What to Do If You’re Bullied

What to Do If You’re Bullied

Protect yourself with these simple steps

For a lot of LGBTQ kids, those perceived to be LGBTQ and the friends of LGBTQ kids, bullying is a serious reality. But that doesn’t mean it can’t be stopped.

It’s a fact: You have a legal right to be who you are and to be safe. If you or any of your friends are bullied here’s a quick list of things to do:

Talk to someone you can trust: friends, parents, a brother or sister. Let people know.

Have a safety plan. Find a new way to walk home from school. Arrange for a ride home. And make sure you have a cell phone or money to make an emergency phone call.

Write down what’s happening to you:  Include details about what exactly happened, who was involved, where and when the incident took place and if there were any witnesses.

Take it to the principal: Counselors and teachers aren’t always legally required to take action against bullying. But the principal has more responsibility. Put your reports and complaints in writing, and keep copies of every document you send and receive.

Go to the next level. If your school principal doesn’t respond fast enough take your complaint to the superintendent or school board.

See if your school has complaint procedures. Many public schools receive federal funds. If yours is one of them they’re required by federal law to have complaint procedures.

Tell the police. Serious threats and physical assault are AGAINST THE LAW. If these happen, don’t hesitate to file a report with the police.

Make an anonymous report. If you feel like you can’t safely identify yourself, send an anonymous report to the principal. It could identify particular harassers at your school or describe your school’s harassment problem more generally. Or ask a trusted adult, like a counselor, to tell the principal without using your name that bullying is a problem at school. Many schools have procedures for anonymous reporting. Always keep copies of your reports or reports filed on your behalf. But bear in mind that the school is more likely to have a legal obligation to protect you if administrators know you have been mistreated.

(Recorded data)
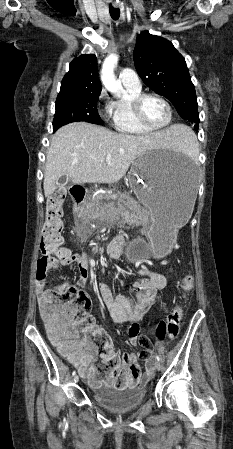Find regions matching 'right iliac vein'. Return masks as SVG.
I'll return each mask as SVG.
<instances>
[{
  "instance_id": "1",
  "label": "right iliac vein",
  "mask_w": 233,
  "mask_h": 449,
  "mask_svg": "<svg viewBox=\"0 0 233 449\" xmlns=\"http://www.w3.org/2000/svg\"><path fill=\"white\" fill-rule=\"evenodd\" d=\"M73 381H74L75 383H78V381H79V376H78V375H75L74 378H73Z\"/></svg>"
}]
</instances>
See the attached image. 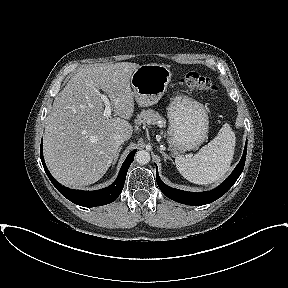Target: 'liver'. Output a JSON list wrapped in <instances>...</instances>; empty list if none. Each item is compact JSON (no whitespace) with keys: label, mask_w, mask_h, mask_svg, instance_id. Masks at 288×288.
<instances>
[{"label":"liver","mask_w":288,"mask_h":288,"mask_svg":"<svg viewBox=\"0 0 288 288\" xmlns=\"http://www.w3.org/2000/svg\"><path fill=\"white\" fill-rule=\"evenodd\" d=\"M139 64L120 62L83 68L55 97L45 119L44 155L54 178L69 187L97 182L113 163L119 144L133 133L130 79ZM110 99L115 118L105 117L100 91Z\"/></svg>","instance_id":"liver-1"}]
</instances>
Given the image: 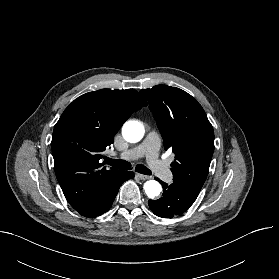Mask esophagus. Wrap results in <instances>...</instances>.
I'll return each instance as SVG.
<instances>
[{"instance_id":"1","label":"esophagus","mask_w":279,"mask_h":279,"mask_svg":"<svg viewBox=\"0 0 279 279\" xmlns=\"http://www.w3.org/2000/svg\"><path fill=\"white\" fill-rule=\"evenodd\" d=\"M137 177L141 180H148L151 178L150 176L143 175V174H137Z\"/></svg>"}]
</instances>
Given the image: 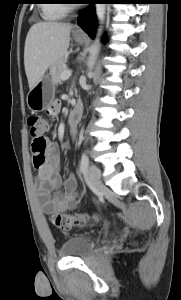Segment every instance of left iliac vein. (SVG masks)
<instances>
[{
	"label": "left iliac vein",
	"mask_w": 181,
	"mask_h": 300,
	"mask_svg": "<svg viewBox=\"0 0 181 300\" xmlns=\"http://www.w3.org/2000/svg\"><path fill=\"white\" fill-rule=\"evenodd\" d=\"M88 178L92 185L96 187L97 189H100L102 185L101 181V170L95 166V165H90L88 170H87Z\"/></svg>",
	"instance_id": "1"
}]
</instances>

(What the task requires)
From the bullying guide, write out the text from "Write down what’s" up to and including "have complaint procedures.", word for word.

(Output below)
Write down what’s happening to you:  Include details about what exactly happened, who was involved, where and when the incident took place and if there were any witnesses.

Take it to the principal: Counselors and teachers aren’t always legally required to take action against bullying. But the principal has more responsibility. Put your reports and complaints in writing, and keep copies of every document you send and receive.

Go to the next level. If your school principal doesn’t respond fast enough take your complaint to the superintendent or school board.

See if your school has complaint procedures. Many public schools receive federal funds. If yours is one of them they’re required by federal law to have complaint procedures.